_Prompt_. Would you return the entries below exactly from the line containing "Can you estimate" onward, ending with the final line and including it, and nothing else?
--- START ---
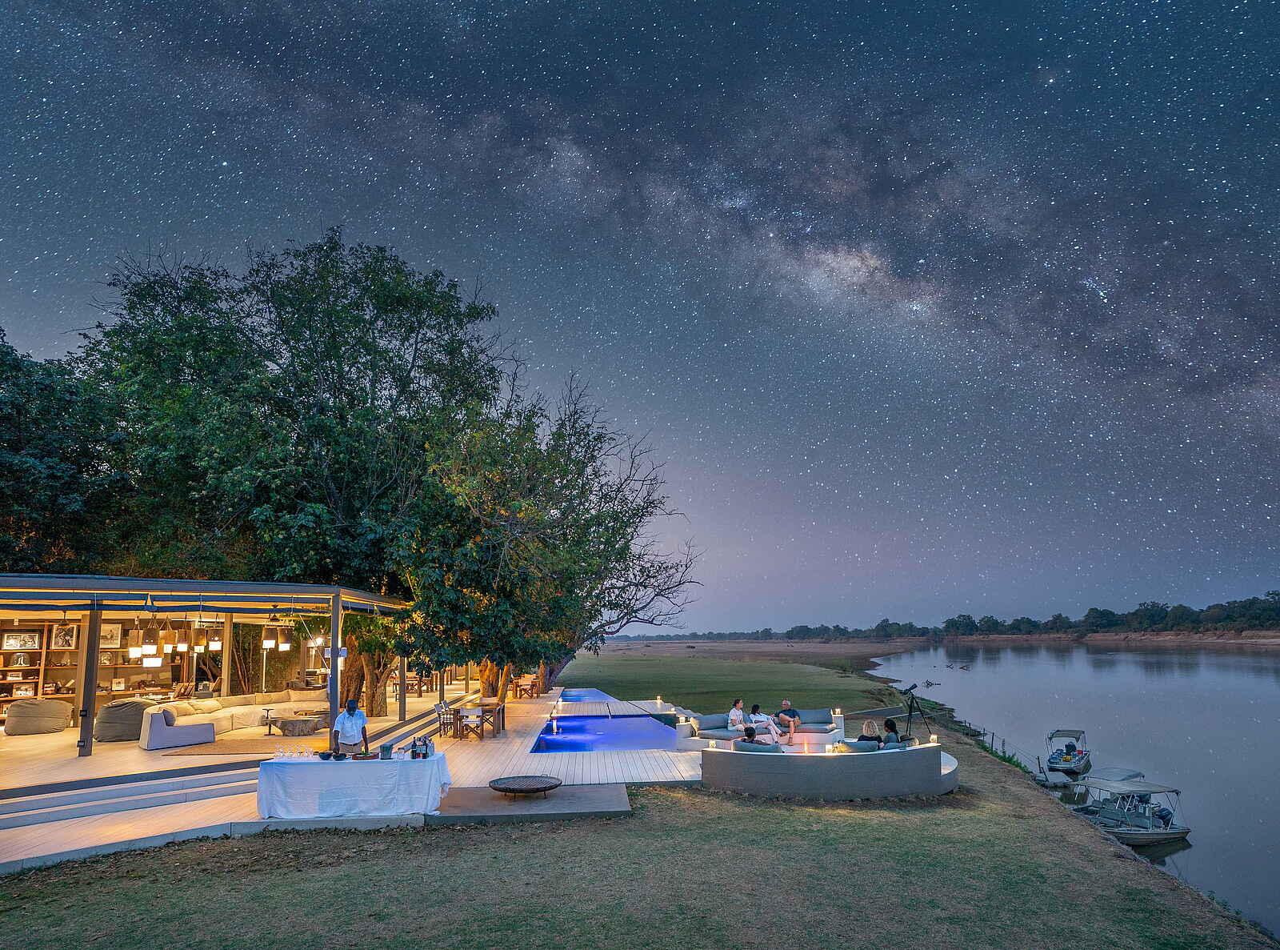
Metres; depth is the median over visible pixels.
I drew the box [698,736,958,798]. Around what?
wall
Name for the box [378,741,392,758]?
ice bucket
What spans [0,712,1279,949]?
lawn
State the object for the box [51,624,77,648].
picture
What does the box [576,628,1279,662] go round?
shore
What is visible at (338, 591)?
pavilion
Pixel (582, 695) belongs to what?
swimming pool
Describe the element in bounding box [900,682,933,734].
tripod
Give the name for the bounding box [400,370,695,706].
tree
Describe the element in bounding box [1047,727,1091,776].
boat
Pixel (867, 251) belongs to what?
sky
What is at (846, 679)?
grass field
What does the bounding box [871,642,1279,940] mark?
river
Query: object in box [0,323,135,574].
tree
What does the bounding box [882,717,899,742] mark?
person
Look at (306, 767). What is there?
table
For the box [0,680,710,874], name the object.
wooden deck
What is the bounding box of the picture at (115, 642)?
[100,622,121,648]
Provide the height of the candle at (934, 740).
0.221 m
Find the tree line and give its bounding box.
[616,592,1279,642]
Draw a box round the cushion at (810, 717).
[794,707,831,724]
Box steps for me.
[0,767,258,831]
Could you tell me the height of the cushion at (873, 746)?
0.379 m
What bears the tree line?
on the shore at (1276, 639)
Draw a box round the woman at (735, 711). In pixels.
[727,698,747,731]
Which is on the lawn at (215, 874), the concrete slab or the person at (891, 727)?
the concrete slab
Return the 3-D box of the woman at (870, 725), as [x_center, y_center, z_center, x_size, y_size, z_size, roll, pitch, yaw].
[4.234,5.063,11.651,0.520,0.887,0.592,-3,-13,11]
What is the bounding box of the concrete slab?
[425,783,631,822]
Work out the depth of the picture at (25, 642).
17.05 m
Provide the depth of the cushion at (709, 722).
15.28 m
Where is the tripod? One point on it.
(910, 711)
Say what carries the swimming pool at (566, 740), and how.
in the wooden deck at (497, 740)
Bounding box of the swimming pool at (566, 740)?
[530,713,681,753]
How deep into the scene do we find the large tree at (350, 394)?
18.28 m
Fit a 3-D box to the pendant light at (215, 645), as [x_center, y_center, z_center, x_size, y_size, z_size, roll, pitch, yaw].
[-9.103,3.326,13.372,0.423,1.039,0.431,0,-13,-1]
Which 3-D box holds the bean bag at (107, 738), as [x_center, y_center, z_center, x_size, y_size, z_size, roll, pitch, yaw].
[-11.788,5.778,14.649,1.388,0.849,1.424,0,-13,-1]
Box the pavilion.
[0,573,419,764]
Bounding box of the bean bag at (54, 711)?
[4,698,72,735]
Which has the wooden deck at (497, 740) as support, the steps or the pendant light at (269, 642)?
the steps
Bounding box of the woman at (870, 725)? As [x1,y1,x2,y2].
[857,718,880,742]
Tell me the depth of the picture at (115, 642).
17.18 m
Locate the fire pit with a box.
[489,774,561,797]
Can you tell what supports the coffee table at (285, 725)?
on the wooden deck at (497, 740)
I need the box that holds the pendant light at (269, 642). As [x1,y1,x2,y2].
[260,612,290,649]
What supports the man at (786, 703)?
on the sofa at (679, 735)
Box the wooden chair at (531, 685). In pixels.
[512,674,541,697]
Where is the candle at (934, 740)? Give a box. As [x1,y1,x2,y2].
[928,732,939,744]
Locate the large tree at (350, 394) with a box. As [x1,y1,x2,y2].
[77,230,506,702]
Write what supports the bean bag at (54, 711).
on the wooden deck at (497, 740)
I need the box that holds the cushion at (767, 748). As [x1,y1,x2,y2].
[732,737,783,752]
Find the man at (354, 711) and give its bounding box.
[333,699,369,755]
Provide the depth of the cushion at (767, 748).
11.24 m
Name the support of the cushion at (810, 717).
on the sofa at (679, 735)
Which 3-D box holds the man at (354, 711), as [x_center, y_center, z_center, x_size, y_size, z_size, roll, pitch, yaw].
[-4.366,4.127,9.501,0.553,1.301,0.534,0,-13,-1]
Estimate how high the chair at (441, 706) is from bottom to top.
0.877 m
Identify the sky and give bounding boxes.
[0,0,1279,630]
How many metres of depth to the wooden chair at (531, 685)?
27.61 m
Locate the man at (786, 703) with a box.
[776,698,799,738]
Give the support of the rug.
on the wooden deck at (497, 740)
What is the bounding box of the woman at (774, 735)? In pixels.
[748,704,782,744]
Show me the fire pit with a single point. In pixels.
(544, 788)
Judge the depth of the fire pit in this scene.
10.14 m
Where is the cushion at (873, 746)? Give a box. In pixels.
[839,737,883,751]
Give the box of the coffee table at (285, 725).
[276,716,322,736]
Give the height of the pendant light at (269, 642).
0.925 m
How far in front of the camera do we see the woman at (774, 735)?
14.24 m
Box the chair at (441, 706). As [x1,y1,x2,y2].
[434,701,455,737]
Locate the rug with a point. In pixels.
(239, 748)
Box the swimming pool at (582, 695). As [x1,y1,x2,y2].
[556,687,615,703]
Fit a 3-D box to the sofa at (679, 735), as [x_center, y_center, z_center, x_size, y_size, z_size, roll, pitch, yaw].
[2.826,6.171,14.778,4.262,0.735,3.494,0,-13,-1]
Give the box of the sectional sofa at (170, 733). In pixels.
[134,688,325,749]
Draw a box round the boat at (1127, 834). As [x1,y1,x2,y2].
[1070,772,1191,845]
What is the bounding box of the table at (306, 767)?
[256,752,451,819]
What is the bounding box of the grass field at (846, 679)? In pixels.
[559,643,907,717]
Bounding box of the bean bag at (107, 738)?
[93,699,151,742]
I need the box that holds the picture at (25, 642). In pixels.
[2,630,39,650]
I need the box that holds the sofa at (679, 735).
[671,706,842,750]
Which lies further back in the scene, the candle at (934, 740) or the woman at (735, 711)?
the woman at (735, 711)
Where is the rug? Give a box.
[165,738,285,755]
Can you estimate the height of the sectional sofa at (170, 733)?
0.855 m
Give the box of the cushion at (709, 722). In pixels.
[696,712,730,730]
--- END ---
_Task result_.
Can you estimate the height of the sectional sofa at (170, 733)?
0.855 m
Give the box of the cushion at (709, 722). In pixels.
[696,712,730,730]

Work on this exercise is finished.